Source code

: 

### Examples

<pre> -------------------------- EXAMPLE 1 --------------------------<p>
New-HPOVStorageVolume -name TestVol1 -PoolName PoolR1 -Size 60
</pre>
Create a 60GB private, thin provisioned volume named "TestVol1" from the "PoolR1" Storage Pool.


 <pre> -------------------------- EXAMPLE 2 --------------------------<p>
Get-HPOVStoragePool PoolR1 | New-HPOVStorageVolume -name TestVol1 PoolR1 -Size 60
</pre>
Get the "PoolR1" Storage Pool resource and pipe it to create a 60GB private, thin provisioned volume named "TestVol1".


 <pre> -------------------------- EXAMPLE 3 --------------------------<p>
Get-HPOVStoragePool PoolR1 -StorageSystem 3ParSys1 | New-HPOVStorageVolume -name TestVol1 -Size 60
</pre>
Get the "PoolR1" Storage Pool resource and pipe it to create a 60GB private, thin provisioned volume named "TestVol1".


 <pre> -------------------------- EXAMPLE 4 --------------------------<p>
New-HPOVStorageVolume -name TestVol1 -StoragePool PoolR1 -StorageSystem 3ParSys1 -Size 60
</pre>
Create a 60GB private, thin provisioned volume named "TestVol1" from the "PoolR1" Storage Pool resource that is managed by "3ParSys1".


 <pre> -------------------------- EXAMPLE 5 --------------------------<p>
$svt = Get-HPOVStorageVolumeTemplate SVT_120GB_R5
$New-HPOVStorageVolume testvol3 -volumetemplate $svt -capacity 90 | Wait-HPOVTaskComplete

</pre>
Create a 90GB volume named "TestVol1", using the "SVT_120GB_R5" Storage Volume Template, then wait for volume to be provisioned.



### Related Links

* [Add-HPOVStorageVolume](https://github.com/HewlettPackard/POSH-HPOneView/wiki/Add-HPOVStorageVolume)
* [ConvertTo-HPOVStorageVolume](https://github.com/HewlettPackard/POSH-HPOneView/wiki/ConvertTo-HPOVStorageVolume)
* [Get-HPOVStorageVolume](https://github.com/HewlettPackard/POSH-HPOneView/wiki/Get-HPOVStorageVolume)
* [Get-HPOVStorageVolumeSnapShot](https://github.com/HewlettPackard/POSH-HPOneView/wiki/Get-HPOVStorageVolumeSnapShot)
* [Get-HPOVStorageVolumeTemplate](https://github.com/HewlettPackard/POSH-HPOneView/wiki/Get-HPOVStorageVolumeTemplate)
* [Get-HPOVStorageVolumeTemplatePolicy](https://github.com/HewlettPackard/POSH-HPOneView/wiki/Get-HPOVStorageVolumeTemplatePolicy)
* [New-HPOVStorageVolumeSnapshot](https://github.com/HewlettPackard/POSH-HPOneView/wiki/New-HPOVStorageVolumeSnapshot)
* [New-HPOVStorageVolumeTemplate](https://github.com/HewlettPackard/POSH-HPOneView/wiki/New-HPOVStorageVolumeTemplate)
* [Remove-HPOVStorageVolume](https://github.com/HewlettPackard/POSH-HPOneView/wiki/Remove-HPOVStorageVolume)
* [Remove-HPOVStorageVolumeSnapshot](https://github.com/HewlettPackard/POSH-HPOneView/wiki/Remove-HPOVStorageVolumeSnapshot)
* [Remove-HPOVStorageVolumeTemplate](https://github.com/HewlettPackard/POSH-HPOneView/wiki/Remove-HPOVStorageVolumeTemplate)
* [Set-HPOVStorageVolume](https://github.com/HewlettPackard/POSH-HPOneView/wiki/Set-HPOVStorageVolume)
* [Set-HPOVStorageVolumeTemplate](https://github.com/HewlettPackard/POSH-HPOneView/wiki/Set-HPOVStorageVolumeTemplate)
---------------
• [WHAT THE EXERCISE ASKS] Write the material out once more, keeping each line exact.

• [RESPONSE BELOW]
Source code

: 

### Examples

<pre> -------------------------- EXAMPLE 1 --------------------------<p>
New-HPOVStorageVolume -name TestVol1 -PoolName PoolR1 -Size 60
</pre>
Create a 60GB private, thin provisioned volume named "TestVol1" from the "PoolR1" Storage Pool.


 <pre> -------------------------- EXAMPLE 2 --------------------------<p>
Get-HPOVStoragePool PoolR1 | New-HPOVStorageVolume -name TestVol1 PoolR1 -Size 60
</pre>
Get the "PoolR1" Storage Pool resource and pipe it to create a 60GB private, thin provisioned volume named "TestVol1".


 <pre> -------------------------- EXAMPLE 3 --------------------------<p>
Get-HPOVStoragePool PoolR1 -StorageSystem 3ParSys1 | New-HPOVStorageVolume -name TestVol1 -Size 60
</pre>
Get the "PoolR1" Storage Pool resource and pipe it to create a 60GB private, thin provisioned volume named "TestVol1".


 <pre> -------------------------- EXAMPLE 4 --------------------------<p>
New-HPOVStorageVolume -name TestVol1 -StoragePool PoolR1 -StorageSystem 3ParSys1 -Size 60
</pre>
Create a 60GB private, thin provisioned volume named "TestVol1" from the "PoolR1" Storage Pool resource that is managed by "3ParSys1".


 <pre> -------------------------- EXAMPLE 5 --------------------------<p>
$svt = Get-HPOVStorageVolumeTemplate SVT_120GB_R5
$New-HPOVStorageVolume testvol3 -volumetemplate $svt -capacity 90 | Wait-HPOVTaskComplete

</pre>
Create a 90GB volume named "TestVol1", using the "SVT_120GB_R5" Storage Volume Template, then wait for volume to be provisioned.



### Related Links

* [Add-HPOVStorageVolume](https://github.com/HewlettPackard/POSH-HPOneView/wiki/Add-HPOVStorageVolume)
* [ConvertTo-HPOVStorageVolume](https://github.com/HewlettPackard/POSH-HPOneView/wiki/ConvertTo-HPOVStorageVolume)
* [Get-HPOVStorageVolume](https://github.com/HewlettPackard/POSH-HPOneView/wiki/Get-HPOVStorageVolume)
* [Get-HPOVStorageVolumeSnapShot](https://github.com/HewlettPackard/POSH-HPOneView/wiki/Get-HPOVStorageVolumeSnapShot)
* [Get-HPOVStorageVolumeTemplate](https://github.com/HewlettPackard/POSH-HPOneView/wiki/Get-HPOVStorageVolumeTemplate)
* [Get-HPOVStorageVolumeTemplatePolicy](https://github.com/HewlettPackard/POSH-HPOneView/wiki/Get-HPOVStorageVolumeTemplatePolicy)
* [New-HPOVStorageVolumeSnapshot](https://github.com/HewlettPackard/POSH-HPOneView/wiki/New-HPOVStorageVolumeSnapshot)
* [New-HPOVStorageVolumeTemplate](https://github.com/HewlettPackard/POSH-HPOneView/wiki/New-HPOVStorageVolumeTemplate)
* [Remove-HPOVStorageVolume](https://github.com/HewlettPackard/POSH-HPOneView/wiki/Remove-HPOVStorageVolume)
* [Remove-HPOVStorageVolumeSnapshot](https://github.com/HewlettPackard/POSH-HPOneView/wiki/Remove-HPOVStorageVolumeSnapshot)
* [Remove-HPOVStorageVolumeTemplate](https://github.com/HewlettPackard/POSH-HPOneView/wiki/Remove-HPOVStorageVolumeTemplate)
* [Set-HPOVStorageVolume](https://github.com/HewlettPackard/POSH-HPOneView/wiki/Set-HPOVStorageVolume)
* [Set-HPOVStorageVolumeTemplate](https://github.com/HewlettPackard/POSH-HPOneView/wiki/Set-HPOVStorageVolumeTemplate)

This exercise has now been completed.